14. A reconfigurable processor, comprising:

a plurality of processor cores including at least a first processor core and a second processor core; and

a plurality of connecting devices configured to inter-connect the plurality of processor cores,

wherein both the first and second processor cores have a plurality of functional blocks configured to perform corresponding operations;

the first processor core is configured to provide a first functional module using one or more of the plurality of functional blocks of the first processor;

the second processor core is configured to provide a second function module using one or more of the plurality of functional blocks of the second processor; and

the first function module and the second functional module are integrated based on the plurality of connecting devices to form a multi-core functional module.

15. The reconfigurable processor according to claim 14, wherein:

the plurality of connecting devices include at least one of a storage unit for coupling the plurality of processor cores, a plurality of buses for directly coupling adjacent processor cores, and a cross-bar switch for inter-connecting the plurality of processor cores.

16. The reconfigurable processor according to claim 14, wherein:

the plurality of connecting devices include a plurality of multiplexers, a plurality of pipeline registers, and bus lines.

17. The reconfigurable processor according to claim 16, wherein:

the plurality of connecting devices further include a first-in-first-out (FIFO) buffer comprising register files or memory from the processor cores.

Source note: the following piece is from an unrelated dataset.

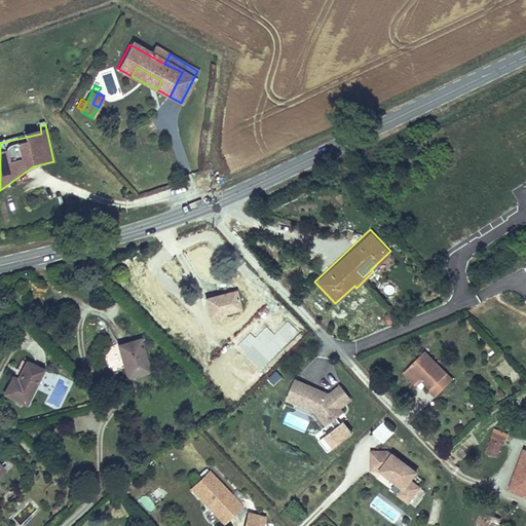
[(243,308),(238,287),(204,295),(210,315),(243,308)]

18. The reconfigurable processor according to claim 14, further including:

a third processor core and a fourth processor core both having a plurality of functional blocks configured to perform corresponding operations,

wherein the third processor core is configured to provide a third functional module using one or more of the plurality of functional blocks of the third processor;

the fourth processor core is configured to provide a fourth functional module using one or more of the plurality of functional blocks of the fourth processor; and

the third function module and the fourth functional modules are integrated into the multi-core functional module based on the plurality of connecting devices to carry out one or more particular operation sequences.

19. The reconfigurable processor according to claim 14, wherein:

a first pre-determined number of the plurality of processor cores are configured as control modules;

a second pre-determined number of the plurality of processor cores are configured to provide functional modules; and

the control modules and the functional modules exchange data through the plurality of connecting devices to realize a system-on-chip (SOC) configuration.

20. The reconfigurable processor according to claim 14, further including:

a multiplexer configured to select inputs from different functional blocks in different processor cores from the plurality of processor cores, wherein the multiplexer is controlled by configuration information stored in a storage unit.

21. The reconfigurable processor according to claim 14, further including:

a storage unit configured to store configuration information for configuring the plurality of connecting devices with respect to inter-connection of the plurality of processor cores.

22. The reconfigurable processor according to claim 14, wherein:

the one or more particular operation sequences include a fast Fourier transfer (FFT) calculation sequence.

23. The reconfigurable processor according to claim 14, wherein:

the one or more particular operation sequences include a finite impulse response (FIR) calculation sequence.

24. The reconfigurable processor according to claim 14, wherein:

the one or more particular operation sequences include a matrix transformation operation calculation sequence.